One of the main troubles Note Taker HD tackles is that writing with your fingertip (or even a stylus) on a touch screen tends to produce large sloppy print. Bricklin’s app handles this beautifully with an option that gives you a box at the bottom of the screen. Write your big fat letters down there, and they appear up top in smaller, finer print. With practice, you can get better at handwriting, depending on how well you can write with your finger or the quality of your stylus.
Want to add more pages? Since each document starts out as a single page, the Tools menu is your friend. Here you can duplicate the page you’ve made, tag it, name it or change its name, export it as a PDF or print it, or staple other pages to it to create a notebook-like document.
Note Taker HD lets you organize your pages in various notebooks, change backgrounds including paper color, import PDFs for annotating, favorite documents or schedule favoriting to happen at a later date, alter your page layout for different screens, change pen widths and colors, switch to landscape view, and on and on. If there were ever feature exhaustion, we’ve got it after trying to parse out what every button and function did.

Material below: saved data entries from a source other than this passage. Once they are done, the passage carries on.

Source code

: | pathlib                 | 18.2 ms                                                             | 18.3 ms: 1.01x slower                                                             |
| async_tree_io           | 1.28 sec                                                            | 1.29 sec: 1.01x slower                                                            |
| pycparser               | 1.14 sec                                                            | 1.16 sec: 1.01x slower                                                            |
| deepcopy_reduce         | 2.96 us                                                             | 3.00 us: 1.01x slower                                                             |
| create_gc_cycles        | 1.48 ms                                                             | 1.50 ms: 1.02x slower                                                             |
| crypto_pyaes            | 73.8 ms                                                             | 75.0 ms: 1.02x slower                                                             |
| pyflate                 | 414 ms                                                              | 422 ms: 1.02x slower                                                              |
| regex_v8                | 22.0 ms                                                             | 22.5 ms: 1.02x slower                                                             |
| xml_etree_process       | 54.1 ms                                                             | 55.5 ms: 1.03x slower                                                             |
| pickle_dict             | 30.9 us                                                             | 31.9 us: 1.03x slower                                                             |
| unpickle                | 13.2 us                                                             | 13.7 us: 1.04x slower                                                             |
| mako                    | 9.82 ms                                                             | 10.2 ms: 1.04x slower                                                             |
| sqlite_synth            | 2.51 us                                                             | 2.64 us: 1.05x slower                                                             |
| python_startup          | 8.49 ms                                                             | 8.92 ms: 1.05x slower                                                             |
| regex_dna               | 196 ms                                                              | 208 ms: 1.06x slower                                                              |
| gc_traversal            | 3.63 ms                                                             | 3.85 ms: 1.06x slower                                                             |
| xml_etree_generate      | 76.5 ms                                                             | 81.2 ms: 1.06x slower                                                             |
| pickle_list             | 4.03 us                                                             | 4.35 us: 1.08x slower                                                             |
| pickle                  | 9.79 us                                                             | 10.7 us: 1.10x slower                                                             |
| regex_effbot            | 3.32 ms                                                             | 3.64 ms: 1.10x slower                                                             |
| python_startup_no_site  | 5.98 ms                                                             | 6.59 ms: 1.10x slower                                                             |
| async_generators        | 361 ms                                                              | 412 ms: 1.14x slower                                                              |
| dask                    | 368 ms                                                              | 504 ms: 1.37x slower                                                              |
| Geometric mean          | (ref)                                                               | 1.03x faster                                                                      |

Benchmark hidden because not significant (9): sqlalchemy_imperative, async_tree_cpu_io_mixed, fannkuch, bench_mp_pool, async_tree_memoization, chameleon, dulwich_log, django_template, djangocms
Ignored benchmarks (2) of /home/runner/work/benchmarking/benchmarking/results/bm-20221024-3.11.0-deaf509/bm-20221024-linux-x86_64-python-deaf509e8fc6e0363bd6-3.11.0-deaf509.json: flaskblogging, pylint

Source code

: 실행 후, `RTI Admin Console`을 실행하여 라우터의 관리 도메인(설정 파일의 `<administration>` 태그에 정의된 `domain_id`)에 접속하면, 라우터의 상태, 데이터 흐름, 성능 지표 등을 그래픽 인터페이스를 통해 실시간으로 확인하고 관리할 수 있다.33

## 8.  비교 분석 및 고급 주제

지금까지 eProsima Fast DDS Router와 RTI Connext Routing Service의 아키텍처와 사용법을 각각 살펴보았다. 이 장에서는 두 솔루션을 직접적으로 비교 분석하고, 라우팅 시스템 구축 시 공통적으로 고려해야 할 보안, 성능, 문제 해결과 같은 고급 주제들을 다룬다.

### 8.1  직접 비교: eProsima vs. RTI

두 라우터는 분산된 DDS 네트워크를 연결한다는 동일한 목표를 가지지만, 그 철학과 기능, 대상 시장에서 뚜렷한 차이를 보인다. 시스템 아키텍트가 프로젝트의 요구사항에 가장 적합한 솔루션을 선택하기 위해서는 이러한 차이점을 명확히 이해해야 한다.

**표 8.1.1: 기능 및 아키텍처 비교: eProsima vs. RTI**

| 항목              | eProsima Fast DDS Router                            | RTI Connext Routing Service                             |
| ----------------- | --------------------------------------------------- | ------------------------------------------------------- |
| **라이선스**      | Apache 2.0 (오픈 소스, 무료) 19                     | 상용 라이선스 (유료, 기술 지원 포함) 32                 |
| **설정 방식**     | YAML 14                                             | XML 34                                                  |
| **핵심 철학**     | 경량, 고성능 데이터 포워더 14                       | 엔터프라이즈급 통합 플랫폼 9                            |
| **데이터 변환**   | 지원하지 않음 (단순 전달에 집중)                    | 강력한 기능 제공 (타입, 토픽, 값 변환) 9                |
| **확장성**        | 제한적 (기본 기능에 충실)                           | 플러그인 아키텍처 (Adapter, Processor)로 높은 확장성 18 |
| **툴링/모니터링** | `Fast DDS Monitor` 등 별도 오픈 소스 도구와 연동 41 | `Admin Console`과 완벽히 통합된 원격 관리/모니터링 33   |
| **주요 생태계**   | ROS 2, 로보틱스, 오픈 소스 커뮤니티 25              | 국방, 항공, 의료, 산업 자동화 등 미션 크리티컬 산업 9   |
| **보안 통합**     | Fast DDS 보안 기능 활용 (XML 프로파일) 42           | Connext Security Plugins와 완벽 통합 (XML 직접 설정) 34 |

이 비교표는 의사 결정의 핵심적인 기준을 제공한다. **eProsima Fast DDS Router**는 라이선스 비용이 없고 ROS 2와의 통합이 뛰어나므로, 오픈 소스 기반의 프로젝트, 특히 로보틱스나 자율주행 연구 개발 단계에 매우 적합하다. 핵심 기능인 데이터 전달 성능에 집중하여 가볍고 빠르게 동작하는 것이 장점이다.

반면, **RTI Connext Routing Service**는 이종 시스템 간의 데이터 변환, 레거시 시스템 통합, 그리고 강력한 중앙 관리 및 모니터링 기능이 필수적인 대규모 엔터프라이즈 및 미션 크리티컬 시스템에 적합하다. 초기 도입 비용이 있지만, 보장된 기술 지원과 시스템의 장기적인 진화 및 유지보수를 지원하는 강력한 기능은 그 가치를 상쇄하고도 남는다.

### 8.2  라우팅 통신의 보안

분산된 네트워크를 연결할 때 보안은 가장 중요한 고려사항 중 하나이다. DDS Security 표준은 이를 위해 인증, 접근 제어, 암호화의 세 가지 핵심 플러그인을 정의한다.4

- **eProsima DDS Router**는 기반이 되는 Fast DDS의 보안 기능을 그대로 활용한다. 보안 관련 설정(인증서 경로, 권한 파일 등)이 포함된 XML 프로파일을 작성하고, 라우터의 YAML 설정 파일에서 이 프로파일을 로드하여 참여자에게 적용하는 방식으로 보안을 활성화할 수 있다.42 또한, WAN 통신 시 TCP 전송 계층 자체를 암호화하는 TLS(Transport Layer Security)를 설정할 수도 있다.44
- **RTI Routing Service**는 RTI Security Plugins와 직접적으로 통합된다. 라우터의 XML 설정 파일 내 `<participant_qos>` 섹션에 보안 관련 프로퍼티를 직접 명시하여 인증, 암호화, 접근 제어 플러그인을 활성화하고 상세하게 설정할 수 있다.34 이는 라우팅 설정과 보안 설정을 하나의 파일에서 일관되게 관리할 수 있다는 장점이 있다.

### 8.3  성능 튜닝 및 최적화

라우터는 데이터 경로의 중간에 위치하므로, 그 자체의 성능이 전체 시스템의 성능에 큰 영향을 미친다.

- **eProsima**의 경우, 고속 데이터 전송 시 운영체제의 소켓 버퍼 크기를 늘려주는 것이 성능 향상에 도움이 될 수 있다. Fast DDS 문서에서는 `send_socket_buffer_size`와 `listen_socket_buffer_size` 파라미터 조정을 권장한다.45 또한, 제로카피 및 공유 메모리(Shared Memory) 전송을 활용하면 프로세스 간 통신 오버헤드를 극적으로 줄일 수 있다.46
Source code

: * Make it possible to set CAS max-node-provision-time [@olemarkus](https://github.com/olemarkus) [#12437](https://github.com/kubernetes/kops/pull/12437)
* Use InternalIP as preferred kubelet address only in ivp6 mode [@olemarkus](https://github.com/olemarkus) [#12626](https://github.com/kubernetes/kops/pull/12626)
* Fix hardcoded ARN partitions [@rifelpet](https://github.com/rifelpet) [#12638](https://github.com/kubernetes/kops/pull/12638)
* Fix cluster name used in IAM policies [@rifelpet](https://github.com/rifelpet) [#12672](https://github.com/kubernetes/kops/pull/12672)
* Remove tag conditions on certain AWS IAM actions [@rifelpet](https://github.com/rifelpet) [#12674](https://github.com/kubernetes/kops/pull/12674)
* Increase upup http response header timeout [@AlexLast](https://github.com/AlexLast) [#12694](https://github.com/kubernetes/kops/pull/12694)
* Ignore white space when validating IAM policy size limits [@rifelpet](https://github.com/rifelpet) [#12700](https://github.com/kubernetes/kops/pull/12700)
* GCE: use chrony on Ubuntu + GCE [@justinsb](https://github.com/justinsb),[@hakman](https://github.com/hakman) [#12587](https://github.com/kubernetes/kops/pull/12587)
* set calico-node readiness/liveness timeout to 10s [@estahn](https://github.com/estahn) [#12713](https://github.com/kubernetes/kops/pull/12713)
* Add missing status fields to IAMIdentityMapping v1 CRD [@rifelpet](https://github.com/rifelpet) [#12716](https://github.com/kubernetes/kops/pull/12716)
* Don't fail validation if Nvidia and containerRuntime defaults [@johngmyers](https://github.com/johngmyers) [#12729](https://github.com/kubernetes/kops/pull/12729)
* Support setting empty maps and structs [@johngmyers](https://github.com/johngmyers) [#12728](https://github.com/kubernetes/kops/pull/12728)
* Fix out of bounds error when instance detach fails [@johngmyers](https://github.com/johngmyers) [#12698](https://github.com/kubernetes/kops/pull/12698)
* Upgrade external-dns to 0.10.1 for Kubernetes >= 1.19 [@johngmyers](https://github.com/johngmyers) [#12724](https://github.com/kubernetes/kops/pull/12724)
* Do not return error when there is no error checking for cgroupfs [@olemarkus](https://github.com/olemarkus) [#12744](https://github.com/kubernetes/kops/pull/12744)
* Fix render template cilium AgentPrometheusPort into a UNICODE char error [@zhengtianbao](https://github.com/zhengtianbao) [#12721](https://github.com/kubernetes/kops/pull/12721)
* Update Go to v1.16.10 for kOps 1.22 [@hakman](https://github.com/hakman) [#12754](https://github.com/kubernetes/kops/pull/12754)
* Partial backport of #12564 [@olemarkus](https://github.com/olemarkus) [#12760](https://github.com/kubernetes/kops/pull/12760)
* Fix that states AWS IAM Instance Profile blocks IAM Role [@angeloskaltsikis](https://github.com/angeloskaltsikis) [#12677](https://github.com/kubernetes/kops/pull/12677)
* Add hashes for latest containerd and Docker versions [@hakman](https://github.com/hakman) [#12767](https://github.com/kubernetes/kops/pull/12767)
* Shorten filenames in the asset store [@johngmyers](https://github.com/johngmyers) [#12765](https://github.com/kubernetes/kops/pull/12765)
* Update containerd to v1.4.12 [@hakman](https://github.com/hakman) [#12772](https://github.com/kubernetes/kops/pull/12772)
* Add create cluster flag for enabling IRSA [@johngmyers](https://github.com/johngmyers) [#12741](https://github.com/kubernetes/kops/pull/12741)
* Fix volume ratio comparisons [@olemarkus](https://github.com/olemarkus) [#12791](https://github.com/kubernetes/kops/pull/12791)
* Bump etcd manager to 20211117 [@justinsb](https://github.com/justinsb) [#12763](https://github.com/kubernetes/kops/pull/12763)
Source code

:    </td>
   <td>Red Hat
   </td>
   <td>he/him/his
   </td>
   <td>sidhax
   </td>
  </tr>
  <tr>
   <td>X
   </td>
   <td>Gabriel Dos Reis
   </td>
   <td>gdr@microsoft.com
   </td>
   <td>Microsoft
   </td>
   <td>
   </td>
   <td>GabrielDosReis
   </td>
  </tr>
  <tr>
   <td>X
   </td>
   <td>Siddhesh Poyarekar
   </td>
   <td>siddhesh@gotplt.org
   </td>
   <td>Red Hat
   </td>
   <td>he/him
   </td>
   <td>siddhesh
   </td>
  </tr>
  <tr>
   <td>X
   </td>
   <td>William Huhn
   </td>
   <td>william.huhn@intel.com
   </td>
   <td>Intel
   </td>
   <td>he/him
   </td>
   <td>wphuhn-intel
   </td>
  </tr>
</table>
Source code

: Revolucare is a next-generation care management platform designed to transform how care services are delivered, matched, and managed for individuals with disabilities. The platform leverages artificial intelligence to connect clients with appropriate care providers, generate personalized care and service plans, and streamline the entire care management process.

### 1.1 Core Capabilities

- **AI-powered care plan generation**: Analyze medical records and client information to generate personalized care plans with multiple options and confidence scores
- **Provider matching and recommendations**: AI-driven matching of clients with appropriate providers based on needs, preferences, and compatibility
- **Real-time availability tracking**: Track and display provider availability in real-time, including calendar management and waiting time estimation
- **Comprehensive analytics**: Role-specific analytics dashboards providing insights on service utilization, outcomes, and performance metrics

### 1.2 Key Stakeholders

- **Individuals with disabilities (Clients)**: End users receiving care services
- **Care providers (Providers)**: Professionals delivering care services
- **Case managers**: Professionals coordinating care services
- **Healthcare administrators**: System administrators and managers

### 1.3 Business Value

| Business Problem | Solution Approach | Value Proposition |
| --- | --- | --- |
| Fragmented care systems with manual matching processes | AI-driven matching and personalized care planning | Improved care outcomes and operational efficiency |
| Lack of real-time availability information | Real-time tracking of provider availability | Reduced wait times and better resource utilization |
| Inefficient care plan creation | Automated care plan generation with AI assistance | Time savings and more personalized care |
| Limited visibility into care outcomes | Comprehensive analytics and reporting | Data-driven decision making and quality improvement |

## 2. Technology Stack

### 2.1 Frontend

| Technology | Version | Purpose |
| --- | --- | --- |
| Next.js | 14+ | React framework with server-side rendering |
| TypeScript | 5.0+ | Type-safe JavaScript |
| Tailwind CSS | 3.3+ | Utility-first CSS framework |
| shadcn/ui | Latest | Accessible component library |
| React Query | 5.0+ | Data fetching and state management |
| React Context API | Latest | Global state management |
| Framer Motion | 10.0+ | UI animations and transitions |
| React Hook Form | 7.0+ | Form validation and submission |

And while Note Taker HD has excellent responsiveness as digital paper, sometimes too much is too much. We like taking notes, we like writing big and loosey goosey on one screen only to have it smaller on the page, but beyond that Note Taker HD chokes us with all its options. Once we managed to perform one trick, we strove in vain to recall how we did it and to do it again.
Where Stan Miasnikov’s PhatPad works to stand out above the crowd is in features that other apps lack. Want to draw nice circles (or other geometric shapes) but your handwriting is garbage? PhatPad can convert close-enough pointed lines into perfect arrows, misshapen blobs into circles, spastic trapezoids into the squares you always meant them to be, and so on. This is a helpful feature for the budding flowchart designer, but you’ll want to turn it off when using the handwriting option, or else PhatPad will deliver you up some messed up text, taking your e’s and making perfect o’s out of them.
PhatPad, if you move through its tutorial, is feature rich like Note Taker HD, though not nearly so full. Also the designer hasn’t forgotten the iOS aspect of the app and given us plenty of familiar icons and textual pointers to guide you through its array of options, picture insertions,
presentation mode, audio recording, and page management.
PhatPad also takes into account third party offerings and gives you the ability to kick your pages to Evernote, Google Docs, or email, to export as PDF, or to share across a WiFi connection. We’d not mind Penultimate picking up a few of these, though we’re not sure where Note Taker HD would tuck them away amidst all the buttons.
PhatPad also delivers the most customizable range of pen settings, colors chosen from a rainbow array and pen widths on a sliding scale. There is also the option of selecting previously written text and changing its ink — or converting your handwriting to actual printed text. This worked decently, and when a letter showed up typed incorrectly, we could fix our handwriting and the app would correct the print.
This last feature was the one that wowed us when it worked, and that’s the sticking point. PhatPad lags the other two apps when it comes to writing responsiveness. With the previous apps, letters appeared instantaneously — almost as if they really were created from ink. With PhatPad there was just a perceptible enough delay that something felt off when writing. We found ourselves so frequently concentrating on individual letter creation that we quickly lost the flow of things we wanted to write. For digital pen, ink, and paper to work, it has to be as effortless as uncapping a pen and going.